Reproduce the text from the material below line for line, and leave the pictures out of your answer.

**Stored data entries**
--- --- ---

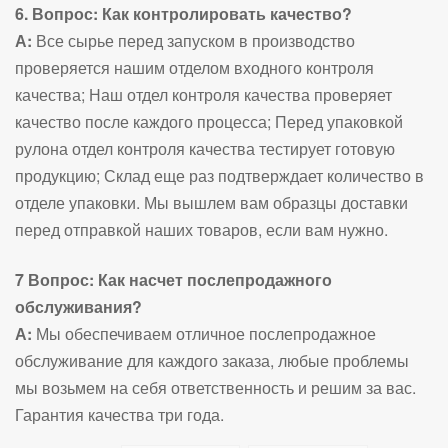
6. Вопрос: Как контролировать качество?
А:
Все сырье перед запуском в производство
проверяется нашим отделом входного контроля
качества; Наш отдел контроля качества проверяет
качество после каждого процесса; Перед упаковкой
рулона отдел контроля качества тестирует готовую
продукцию; Склад еще раз подтверждает количество в
отделе упаковки. Мы вышлем вам образцы доставки
перед отправкой наших товаров, если вам нужно.
7 Вопрос: Как насчет послепродажного
обслуживания?
А:
Мы обеспечиваем отличное послепродажное
обслуживание для каждого заказа, любые проблемы
мы возьмем на себя ответственность и решим за вас.
Гарантия качества три года.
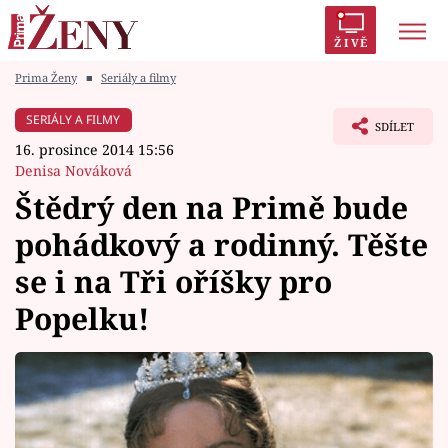
ŽIVĚ
Prima Ženy
■
Seriály a filmy
Trendy:
Polabí
Inspekce
Prostřeno!
AYTO?
SERIÁLY A FILMY
SDÍLET
Módní alarm
Zrádci
Proměny
16. prosince 2014 15:56
Denisa Nováková
Štědrý den na Primě bude
pohádkový a rodinný. Těšte
Témata
se i na Tři oříšky pro
Celebrity
Popelku!
Vztahy
Seriály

--- --- ---

**Answer for this exercise**
6. Вопрос: Как контролировать качество?
А:
Все сырье перед запуском в производство
проверяется нашим отделом входного контроля
качества; Наш отдел контроля качества проверяет
качество после каждого процесса; Перед упаковкой
рулона отдел контроля качества тестирует готовую
продукцию; Склад еще раз подтверждает количество в
отделе упаковки. Мы вышлем вам образцы доставки
перед отправкой наших товаров, если вам нужно.
7 Вопрос: Как насчет послепродажного
обслуживания?
А:
Мы обеспечиваем отличное послепродажное
обслуживание для каждого заказа, любые проблемы
мы возьмем на себя ответственность и решим за вас.
Гарантия качества три года.
ŽIVĚ
Prima Ženy
■
Seriály a filmy
Trendy:
Polabí
Inspekce
Prostřeno!
AYTO?
SERIÁLY A FILMY
SDÍLET
Módní alarm
Zrádci
Proměny
16. prosince 2014 15:56
Denisa Nováková
Štědrý den na Primě bude
pohádkový a rodinný. Těšte
Témata
se i na Tři oříšky pro
Celebrity
Popelku!
Vztahy
Seriály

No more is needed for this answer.